Je voyage simplement en souvenir entre tous ces morts (C. Niyonsaba, J. Hatzfeld)
Cassius Niyonsaba, 12 ans, écolier
Colline de N’tarama
(...)
Mais ce que j’aime le plus, c’est passer des morceaux de temps dans la cour de l’église. A l’endroit où j’ai échappé aux massacres. Tous les jours je viens là, c’est sur le chemin de l’école. Le samedi et les vacances, je viens aussi. Des fois je pousse les chèvres de ma tante, des fois j’amène un copain avec une balle, ou je m’assieds seul. Tous les jours, je regarde les trous dans les murs. Je vais vers les casiers, je regarde les crânes, les ossements qui étaient ceux de tous ces gens tués autour de moi.

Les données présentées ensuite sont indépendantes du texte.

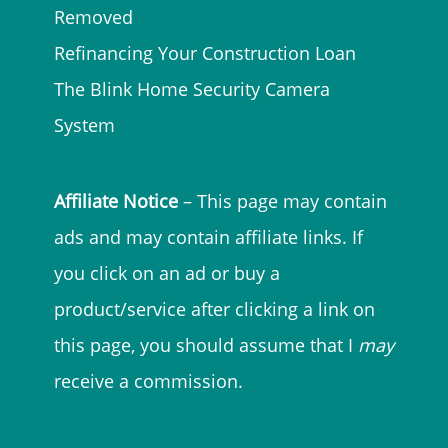
Removed
Refinancing Your Construction Loan
The Blink Home Security Camera
System
Affiliate Notice
– This page may contain
ads and may contain affiliate links. If
you click on an ad or buy a
product/service after clicking a link on
this page, you should assume that I
may
receive a commission.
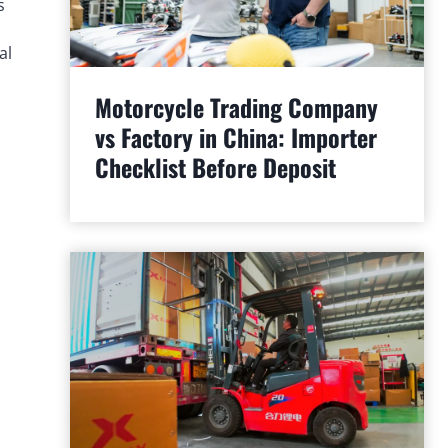
s
al
Motorcycle Trading Company
vs Factory in China: Importer
Checklist Before Deposit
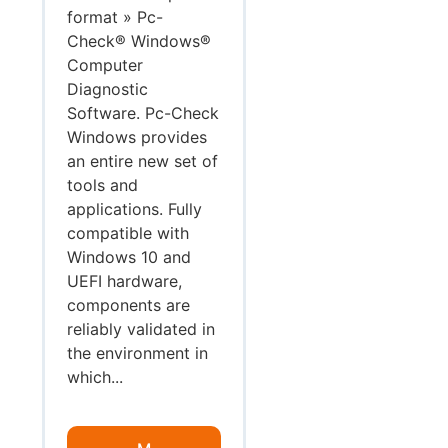
format » Pc-
Check® Windows®
Computer
Diagnostic
Software. Pc-Check
Windows provides
an entire new set of
tools and
applications. Fully
compatible with
Windows 10 and
UEFI hardware,
components are
reliably validated in
the environment in
which...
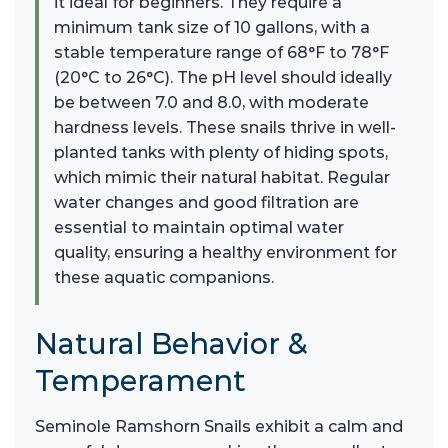
it ideal for beginners. They require a
minimum tank size of 10 gallons, with a
stable temperature range of 68°F to 78°F
(20°C to 26°C). The pH level should ideally
be between 7.0 and 8.0, with moderate
hardness levels. These snails thrive in well-
planted tanks with plenty of hiding spots,
which mimic their natural habitat. Regular
water changes and good filtration are
essential to maintain optimal water
quality, ensuring a healthy environment for
these aquatic companions.
Natural Behavior &
Temperament
Seminole Ramshorn Snails exhibit a calm and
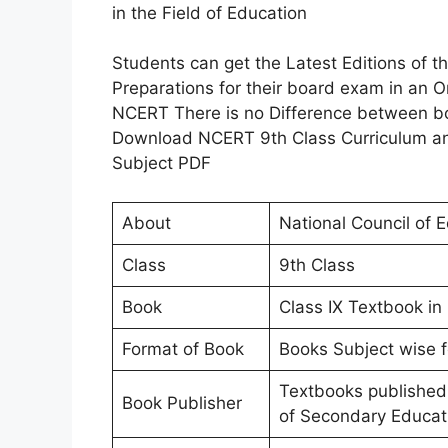
in the Field of Education
Students can get the Latest Editions of 
Preparations for their board exam in an
NCERT There is no Difference between bo
Download NCERT 9th Class Curriculum and
Subject PDF
About
National Council of 
Class
9th Class
Book
Class IX Textbook in 
Format of Book
Books Subject wise f
Textbooks published
Book Publisher
of Secondary Educat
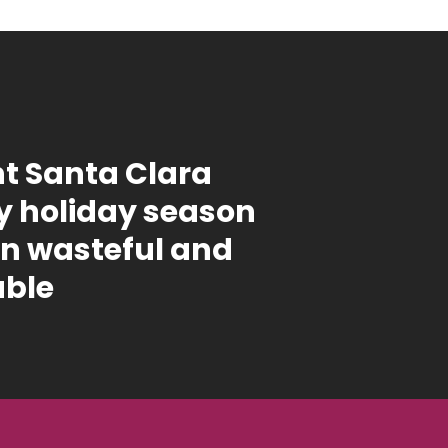
t Santa Clara
 holiday season
on wasteful and
able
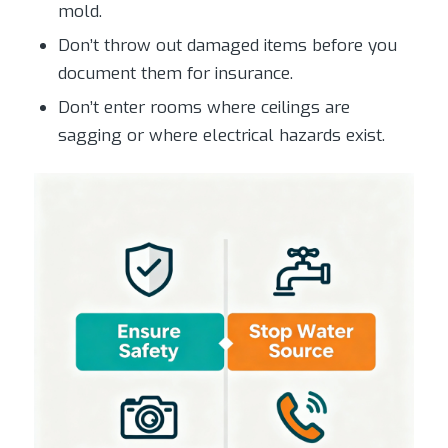
mold.
Don’t throw out damaged items before you
document them for insurance.
Don’t enter rooms where ceilings are
sagging or where electrical hazards exist.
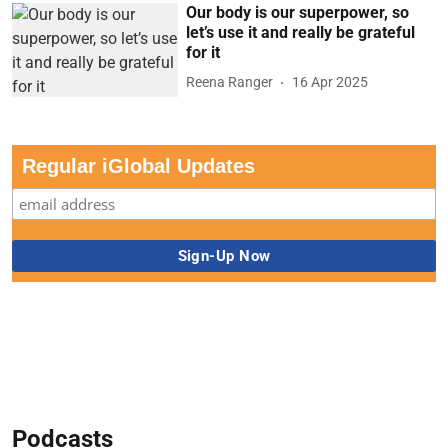
Our body is our superpower, so
let’s use it and really be grateful
for it
Reena Ranger
16 Apr 2025
Regular iGlobal Updates
Podcasts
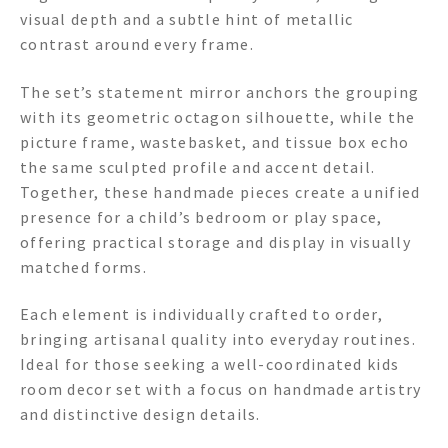
visual depth and a subtle hint of metallic
contrast around every frame.
The set’s statement mirror anchors the grouping
with its geometric octagon silhouette, while the
picture frame, wastebasket, and tissue box echo
the same sculpted profile and accent detail.
Together, these handmade pieces create a unified
presence for a child’s bedroom or play space,
offering practical storage and display in visually
matched forms.
Each element is individually crafted to order,
bringing artisanal quality into everyday routines.
Ideal for those seeking a well-coordinated kids
room decor set with a focus on handmade artistry
and distinctive design details.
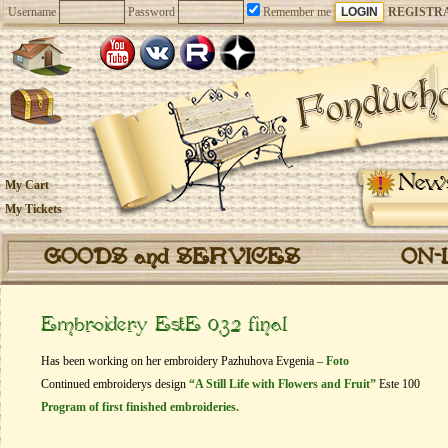
Username
Password
Remember me
REGISTR
New
My Cart
My Tickets
GOODS and SERVICES
ON-
Embroidery EstE 032 final
Has been working on her embroidery Pazhuhova Evgenia –
Foto
Continued embroiderys design
“A Still Life with Flowers and Fruit”
Este 100
Program of first finished embroideries.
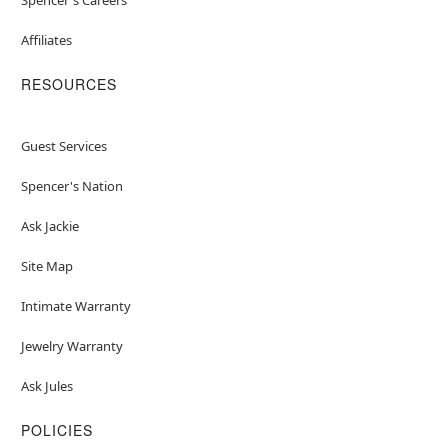
Affiliates
RESOURCES
Guest Services
Spencer's Nation
Ask Jackie
Site Map
Intimate Warranty
Jewelry Warranty
Ask Jules
POLICIES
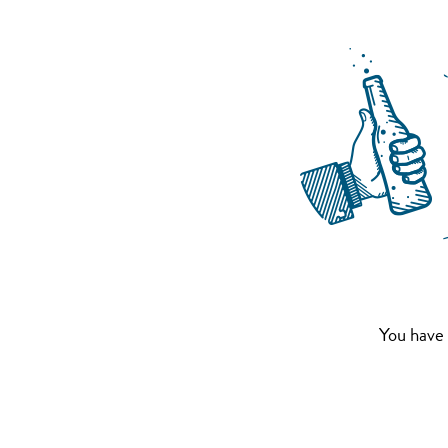
You have 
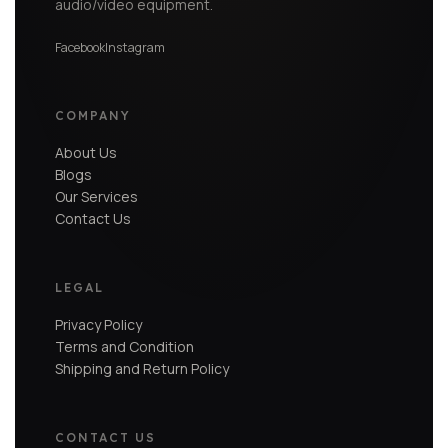
audio/video equipment.
Facebook
Instagram
COMPANY
About Us
Blogs
Our Services
Contact Us
LEGAL
Privacy Policy
Terms and Condition
Shipping and Return Policy
CONTACT US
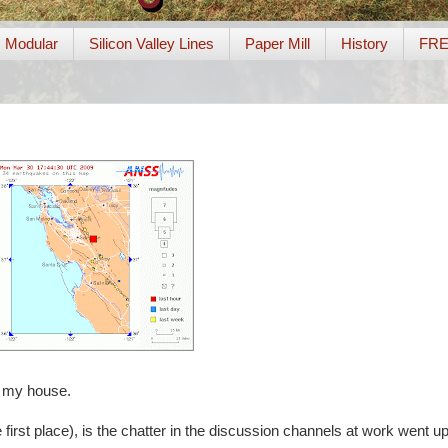
Modular
Silicon Valley Lines
Paper Mill
History
FR
m my house.
e first place), is the chatter in the discussion channels at work went u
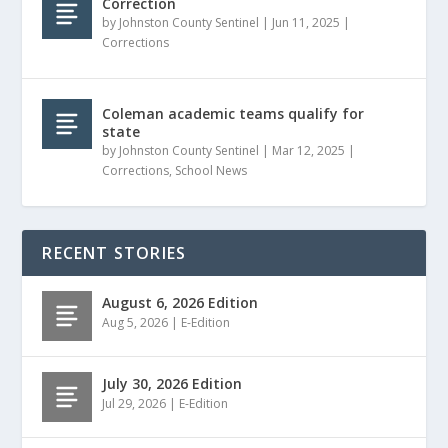
Correction
by
Johnston County Sentinel
|
Jun 11, 2025
|
Corrections
Coleman academic teams qualify for
state
by
Johnston County Sentinel
|
Mar 12, 2025
|
Corrections
,
School News
RECENT STORIES
August 6, 2026 Edition
Aug 5, 2026
|
E-Edition
July 30, 2026 Edition
Jul 29, 2026
|
E-Edition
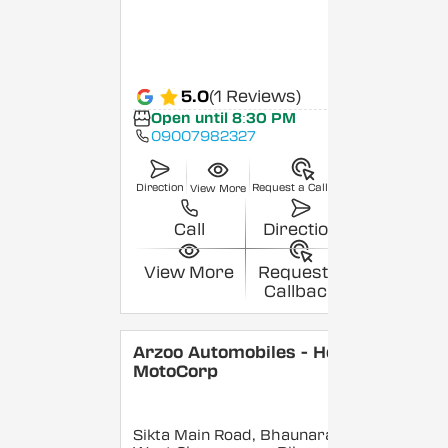
5.0
(1 Reviews)
Open until 8:30 PM
09007982327
Direction
Request a Callback
View More
Call
Direction
View More
Request a
Callback
Arzoo Automobiles - Hero
MotoCorp
Sikta Main Road, Bhaunara,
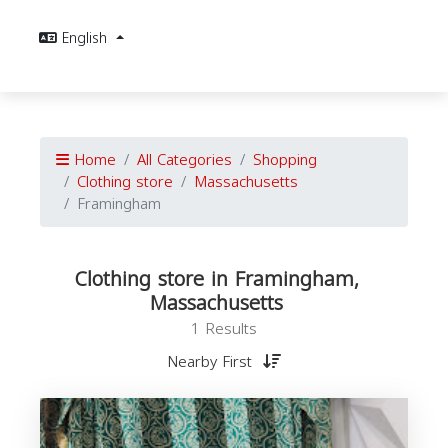
English
Home
All Categories
Shopping
Clothing store
Massachusetts
Framingham
Clothing store in Framingham,
Massachusetts
1 Results
Nearby First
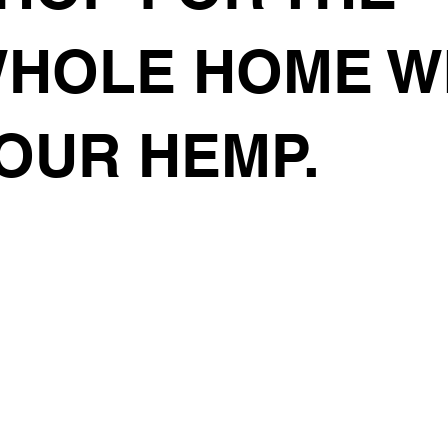
HOLE HOME W
OUR HEMP.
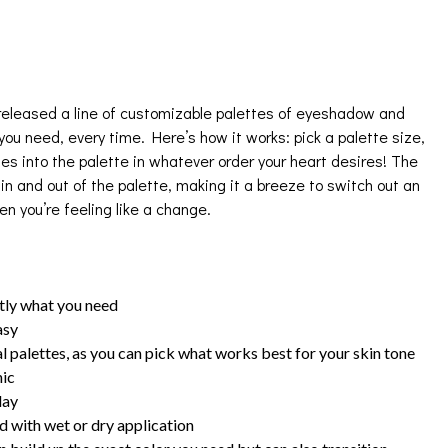
eleased a line of customizable palettes of eyeshadow and
ou need, every time. Here’s how it works: pick a palette size,
des into the palette in whatever order your heart desires! The
in and out of the palette, making it a breeze to switch out an
n you’re feeling like a change.
ctly what you need
asy
l palettes, as you can pick what works best for your skin tone
hic
day
 with wet or dry application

Au commencement, j’éprouvais une tendance à pleurer en voyant les crânes sans noms et sans yeux qui me regardaient. Mais peu à peu on s’est habitué. Je reste assis de longs moments, et ma pensée s’en va en compagnie de tous ceux-là. Je m’efforce de ne pas penser à des visages personnels quand je regarde les crânes, car si je me hasarde à songer à une connaissance la peur me rattrape. Je voyage simplement en souvenir entre tous ces morts qui étaient éparpillés et qui n’ont pas été enterrés. La vision et l’odeur de ces ossements me causent du mal et, à la fois, elles soulagent mes pensées. Elles me troublent la tête de toute façon.